To clarify the sudden onset of profound bradycardia or hypotension during spinal anesthesia, we stimulated vagal nerves (VN) or vagosympathetic trunks (VST) to examine the effects on the autonomic nervous system during spinal anesthesia with different degrees of cardiac sympathetic nerve block. Cats were anesthetized and mechanically ventilated. The left stellate ganglion was exposed to record cardiac sympathetic nerve activity (CSNA).
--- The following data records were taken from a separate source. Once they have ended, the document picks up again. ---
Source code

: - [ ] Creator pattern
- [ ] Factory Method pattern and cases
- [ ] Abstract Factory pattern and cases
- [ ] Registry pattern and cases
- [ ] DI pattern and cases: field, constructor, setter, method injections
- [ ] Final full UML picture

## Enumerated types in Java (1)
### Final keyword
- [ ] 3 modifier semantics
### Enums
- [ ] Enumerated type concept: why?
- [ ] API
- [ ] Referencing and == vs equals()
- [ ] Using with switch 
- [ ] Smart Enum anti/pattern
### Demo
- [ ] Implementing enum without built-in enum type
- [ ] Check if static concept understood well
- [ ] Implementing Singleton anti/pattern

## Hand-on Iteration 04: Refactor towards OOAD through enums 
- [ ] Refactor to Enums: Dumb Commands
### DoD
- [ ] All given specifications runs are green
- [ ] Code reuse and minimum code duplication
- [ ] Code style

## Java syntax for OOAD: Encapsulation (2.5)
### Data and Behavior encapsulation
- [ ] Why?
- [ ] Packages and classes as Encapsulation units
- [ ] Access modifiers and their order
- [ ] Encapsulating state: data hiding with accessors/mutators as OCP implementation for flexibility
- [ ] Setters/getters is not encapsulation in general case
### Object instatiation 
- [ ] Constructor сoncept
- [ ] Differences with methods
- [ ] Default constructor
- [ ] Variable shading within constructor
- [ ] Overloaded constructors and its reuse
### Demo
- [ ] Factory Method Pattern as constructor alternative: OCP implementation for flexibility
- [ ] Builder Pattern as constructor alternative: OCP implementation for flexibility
Systolic and diastolic blood pressures (BP), heart rate (HR), and CSNA were measured before and after intrathecal injections of 0.2, 0.5 and 1.0 ml of 1% lidocaine. After each intrathecal injection of lidocaine, bilateral VST (n=5, group A) or VN (n=5, group B) were stimulated and measurements were repeated. ]RESULTS: After 1.0 ml intrathecal injection of 1% lidocaine, CSNA was blocked completely, and BP and HR were decreased. In group A, BP were unchanged following VST stimulation while in group B, BP decreased approximately 30% by VN stimulation from the pre-stimulation levels after 0.2, 0.5, and 1.0 ml injection of 1% lidocaine, respectively. HR decreased further, approximately 35% in group A and 50% in group B, by each stimulation from the prestimulation levels after 0.2, 0.5, and 1.0 ml injection of 1% lidocaine. These results suggest that hypotension and bradycardia during a high level of spinal anesthesia are due to the block of CSNA, and vagal reflex may produce profound hypotension and bradycardia especially in high spinal anesthesia.